La couleur ne devrait pas être perçue comme un simple élément esthétique parce qu’elle est bien plus. Dans la nature, elle est essentielle. Les fleurs rivalisent de couleurs (et donc de beauté) pour attirer le plus de pollinisateurs et donc pour faire survivre leur espèce.
La couleur est une expression de la vitalité, du plaisir et de l’émotion. En observant la disparition progressive des couleurs dans nos vies – dans nos vêtements, nos intérieurs, nos objets du quotidien –, on peut se demander si cela traduit une certaine atrophie du plaisir et une retenue dans notre manière d’éprouver la joie.
D’ailleurs, à y regarder de plus près, la couleur fonctionne comme la joie. Elle rayonne autour d’elle, immédiatement. Elle ne se contrôle pas, elle s’éprouve. Elle attire le regard, provoque une réaction et marque notre présence.
Le fait que nous laissions progressivement les couleurs s’effacer peut être le signe d’un rapport plus frileux à la joie. Nous vivons dans une époque où la discrétion est valorisée, où l’on privilégie la retenue et la modération. La neutralité chromatique devient une métaphore de notre tendance à lisser nos émotions, à éviter ce qui pourrait être trop vif, trop marqué, trop singulier.
La joie contre la peur du jugement
L’uniformisation des couleurs révèle aussi une forme d’autocensure collective en cela que la couleur représente l’audace, la spontanéité et surtout, l’imperfection nécessaire.

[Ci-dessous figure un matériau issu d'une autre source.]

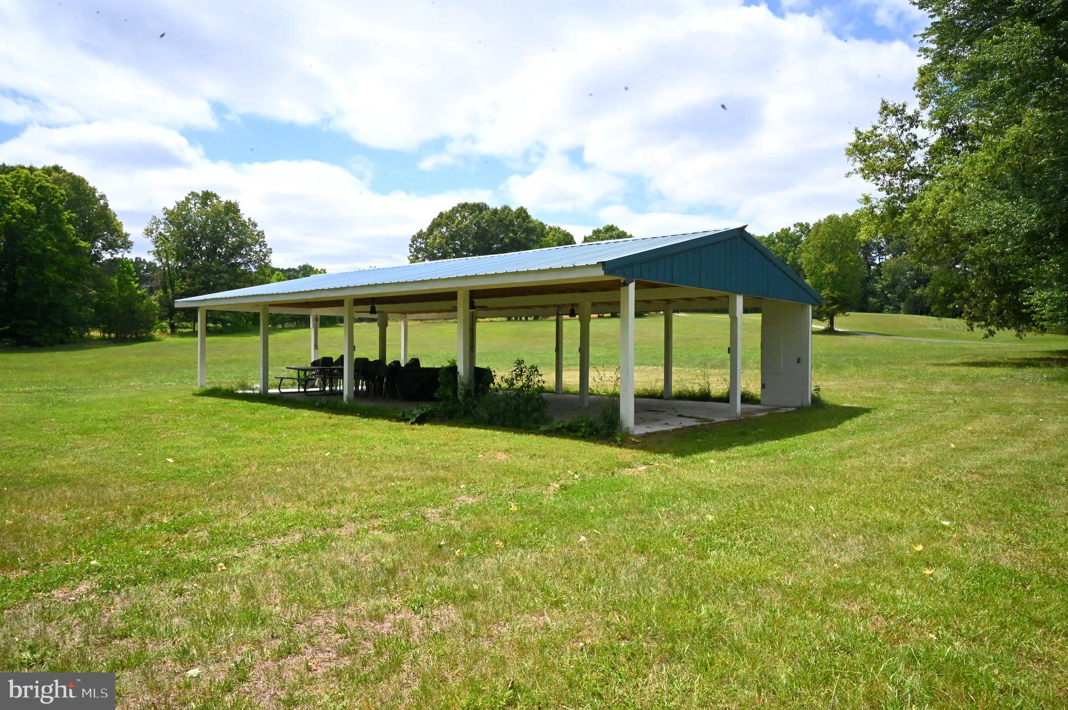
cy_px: 355
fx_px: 682
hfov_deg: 76.1
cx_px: 534
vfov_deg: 55.0
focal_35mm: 23
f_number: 22
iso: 6400
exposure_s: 1/2000
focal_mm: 23
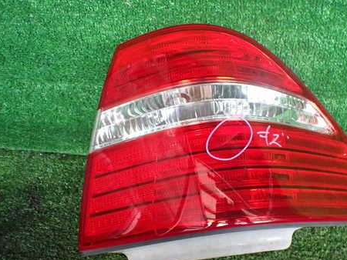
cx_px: 228
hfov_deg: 46.1
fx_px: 401
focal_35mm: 40
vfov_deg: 35.9
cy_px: 148
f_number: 2.3
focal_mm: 5.4
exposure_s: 1/125
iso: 500
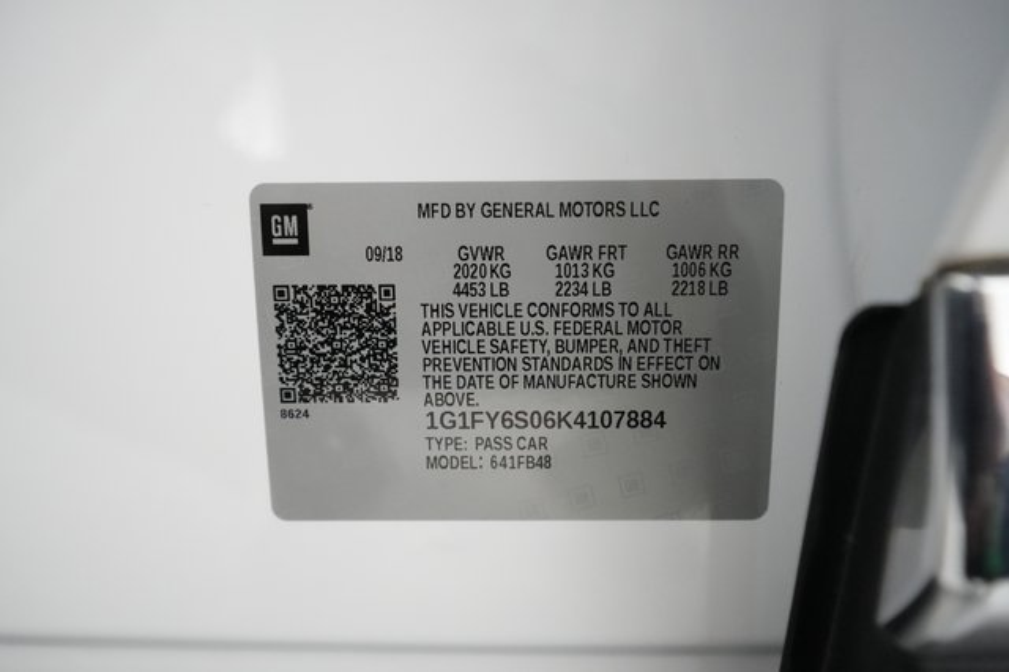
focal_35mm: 28
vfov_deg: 46.4
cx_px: 504
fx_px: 784
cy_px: 336
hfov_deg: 65.5
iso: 10000
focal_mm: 28
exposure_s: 1/125
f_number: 4.5
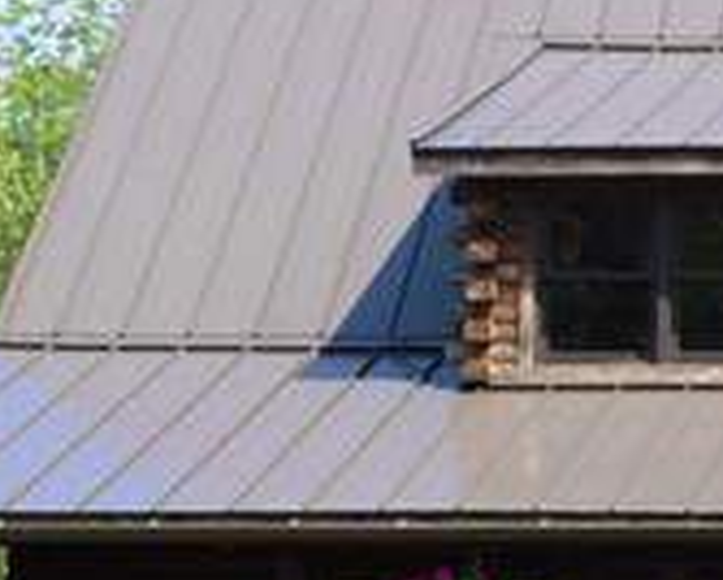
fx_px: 4327
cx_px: 1411
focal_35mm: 202
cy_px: 195
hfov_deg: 9.0
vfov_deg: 7.7
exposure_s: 1/200
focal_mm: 30
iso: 100
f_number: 8
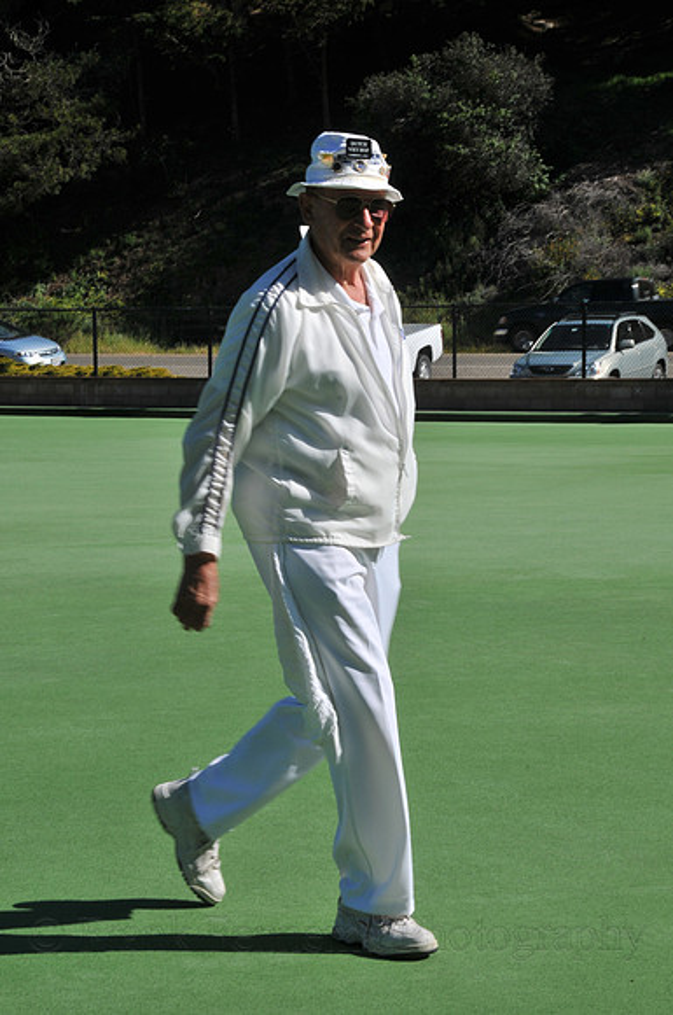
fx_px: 2531
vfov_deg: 22.7
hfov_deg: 15.1
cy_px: 508
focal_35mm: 90
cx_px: 336
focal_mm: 60
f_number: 22
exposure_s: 1/125
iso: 200
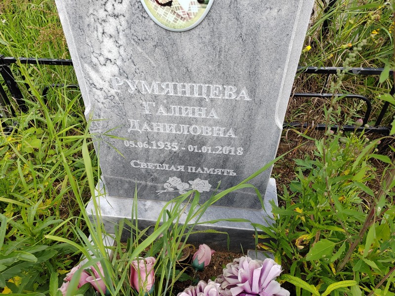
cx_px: 198
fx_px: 308
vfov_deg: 51.4
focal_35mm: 27
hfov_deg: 65.3
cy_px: 148
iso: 100
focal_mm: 5.52
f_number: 1.9
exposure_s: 1/560
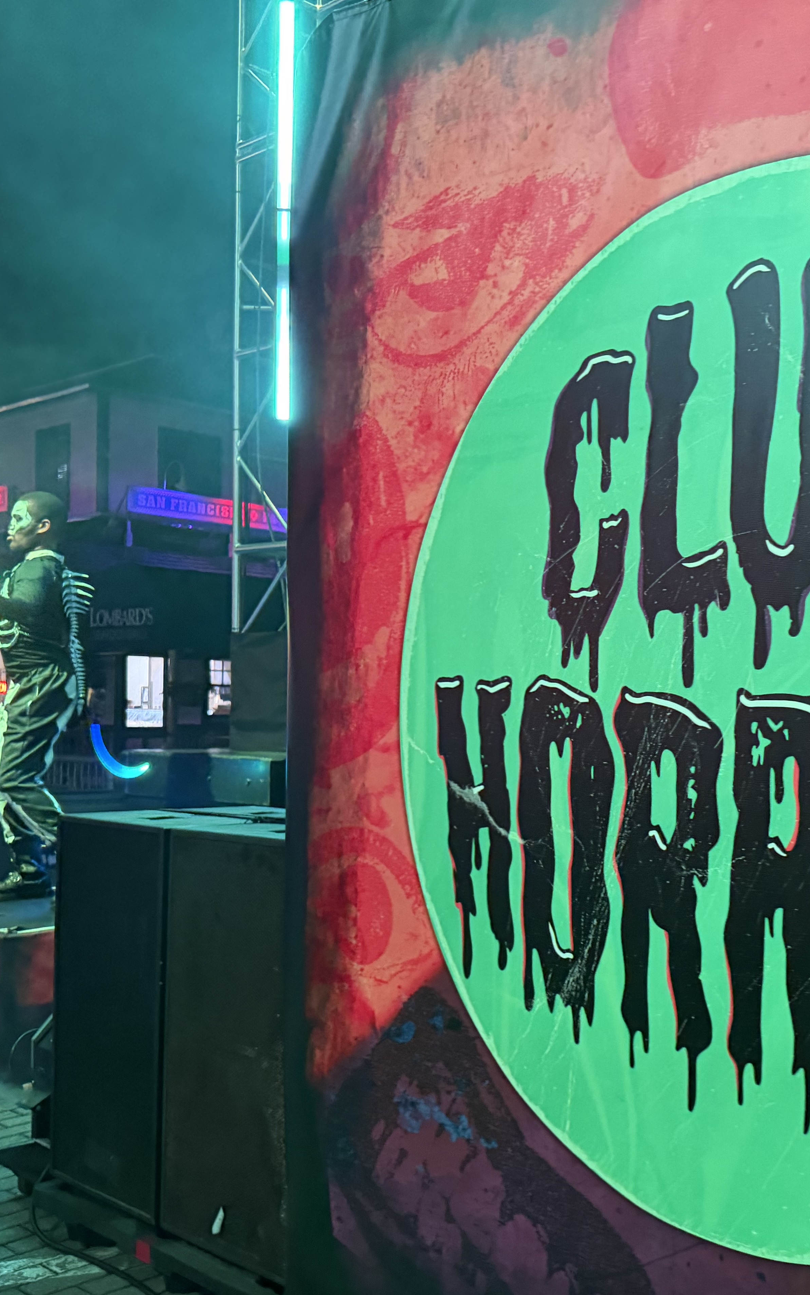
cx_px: 678
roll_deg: +0.7
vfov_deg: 51.4
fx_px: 1342
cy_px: 722
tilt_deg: -3.3
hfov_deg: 32.4
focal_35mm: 38
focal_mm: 6.76
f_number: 1.78
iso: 800
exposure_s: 1/58
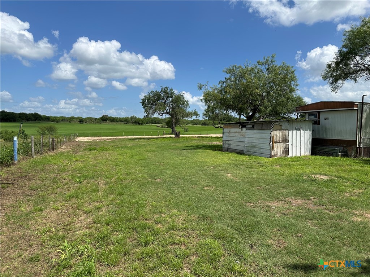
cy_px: 138
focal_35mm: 24
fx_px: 257
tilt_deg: -2.8
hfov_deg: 71.6
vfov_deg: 56.8
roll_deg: -0.2
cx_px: 185
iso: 80
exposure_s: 1/5848
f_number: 1.78
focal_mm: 6.86
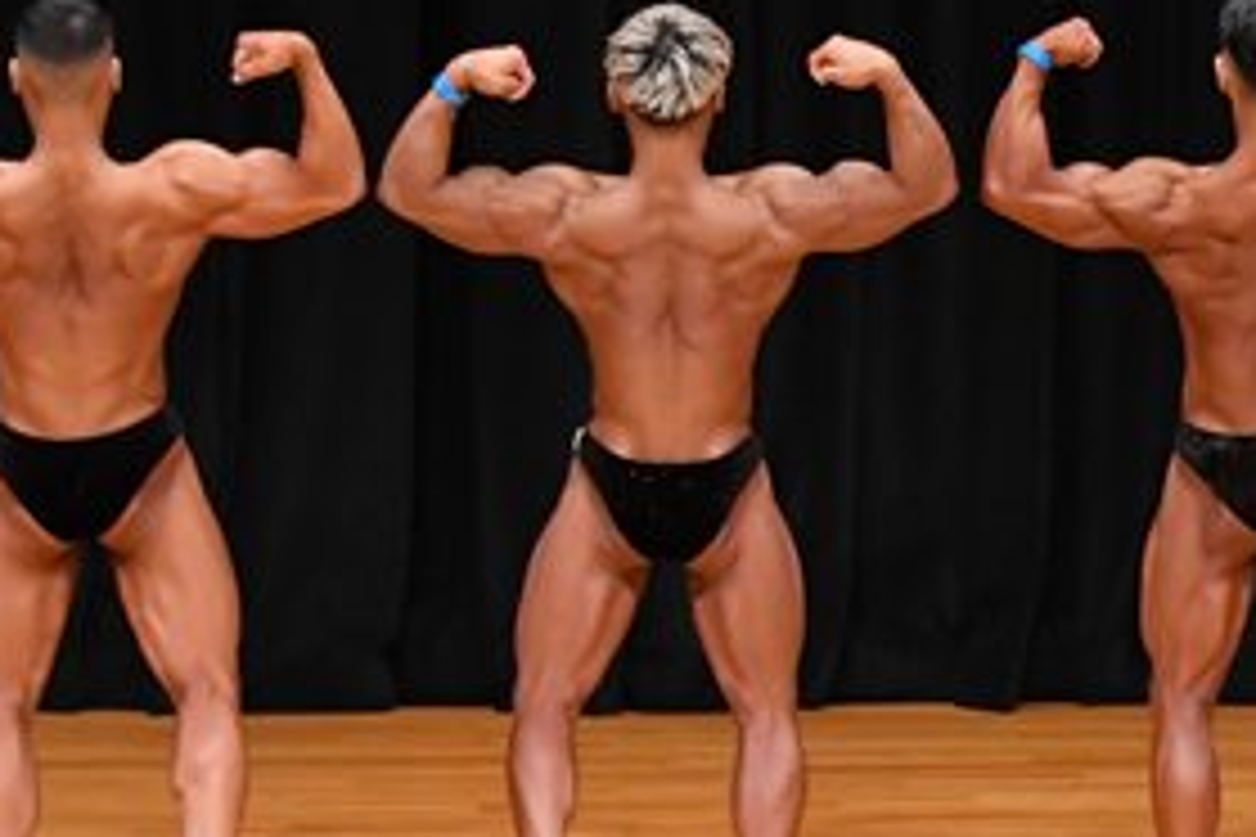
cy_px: 252
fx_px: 13361
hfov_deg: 5.4
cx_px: 1366
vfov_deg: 3.6
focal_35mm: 383
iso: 3200
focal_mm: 92
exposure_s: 1/400
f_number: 5.6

La joie véritable ne naît ni dans la retenue ni dans la prudence. Elle naît du lâcher-prise, de l’élan spontané, du plaisir de s’amuser avec les formes, les couleurs, les textures. Elle naît du fait d’oser, sans chercher à plaire à tout le monde. La couleur est une prise de position. Elle affirme une humeur, un élan. Dans une société qui valorise de plus en plus le contrôle et l’uniformité, la couleur a toujours été un acte de résistance joyeux.
Qu’on se le dise, le blanc, le beige et le noir sont très belles à porter, et il n’est pas question de les bannir. Mais en ce mois de février qui peine à laisser entrer le soleil, résistons aux pénombres de nos vies et laissons, laissons entrer les couleurs.